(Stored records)
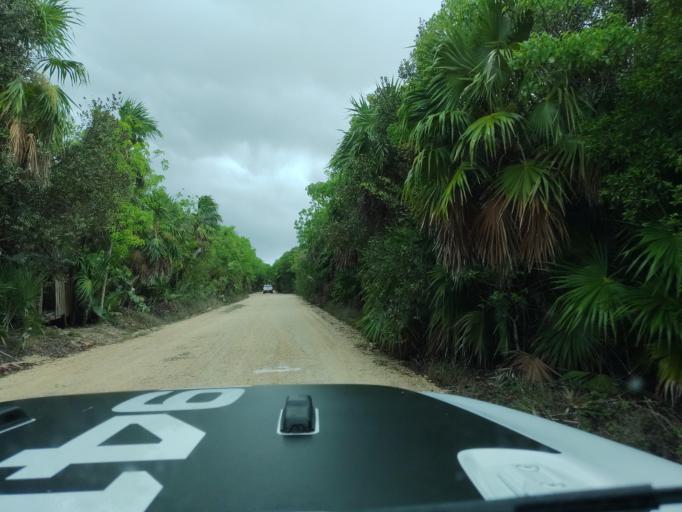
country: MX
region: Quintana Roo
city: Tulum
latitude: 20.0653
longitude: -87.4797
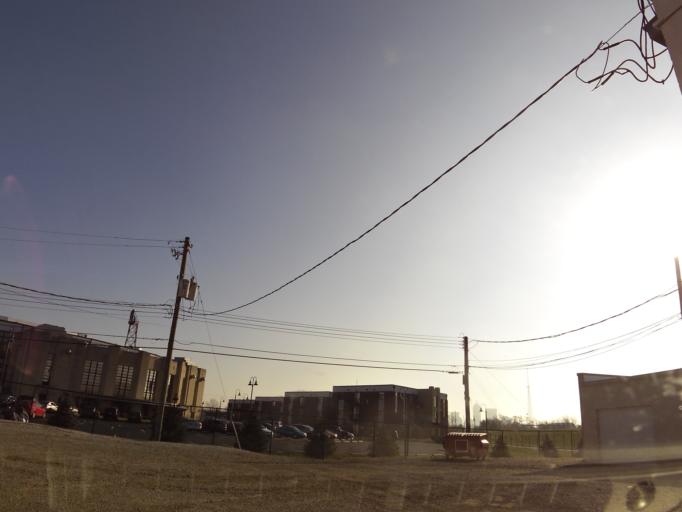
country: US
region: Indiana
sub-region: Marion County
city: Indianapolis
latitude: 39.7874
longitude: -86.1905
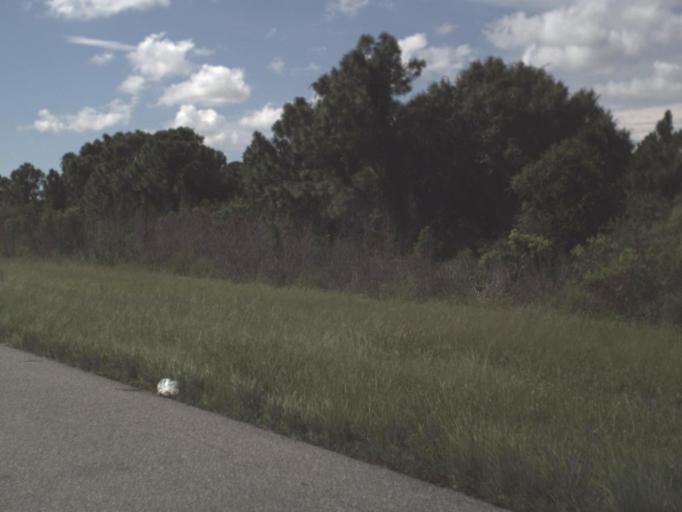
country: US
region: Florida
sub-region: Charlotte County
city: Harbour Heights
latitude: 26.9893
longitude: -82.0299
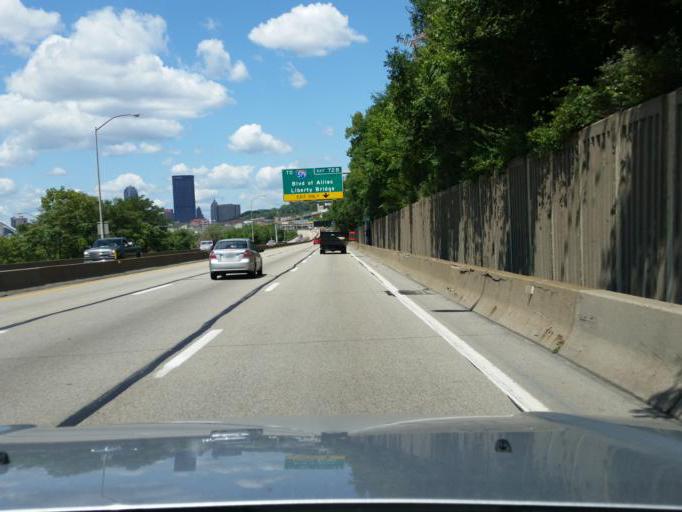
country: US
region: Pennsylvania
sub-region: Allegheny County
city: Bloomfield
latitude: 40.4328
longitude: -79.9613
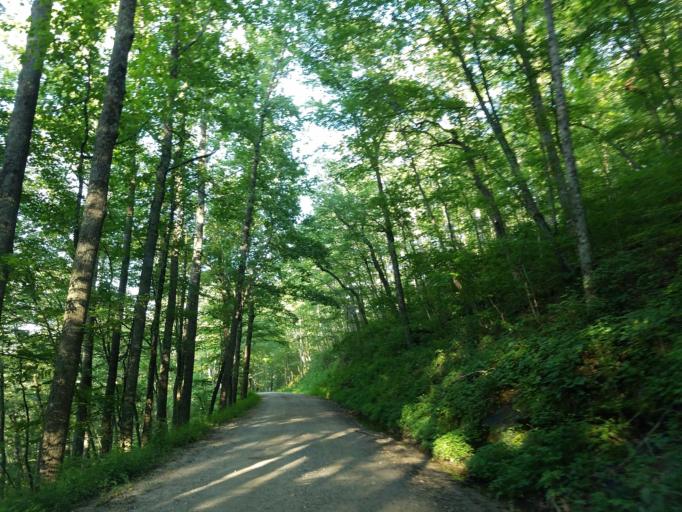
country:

> Exercise description: Rewrite the listing above with "city" replaced by "town" everywhere and every other line unchanged. Omit the pictures.

> Solved exercise:
country: MX
region: Quintana Roo
town: Tulum
latitude: 20.0653
longitude: -87.4797
country: US
region: Indiana
sub-region: Marion County
town: Indianapolis
latitude: 39.7874
longitude: -86.1905
country: US
region: Florida
sub-region: Charlotte County
town: Harbour Heights
latitude: 26.9893
longitude: -82.0299
country: US
region: Pennsylvania
sub-region: Allegheny County
town: Bloomfield
latitude: 40.4328
longitude: -79.9613
country:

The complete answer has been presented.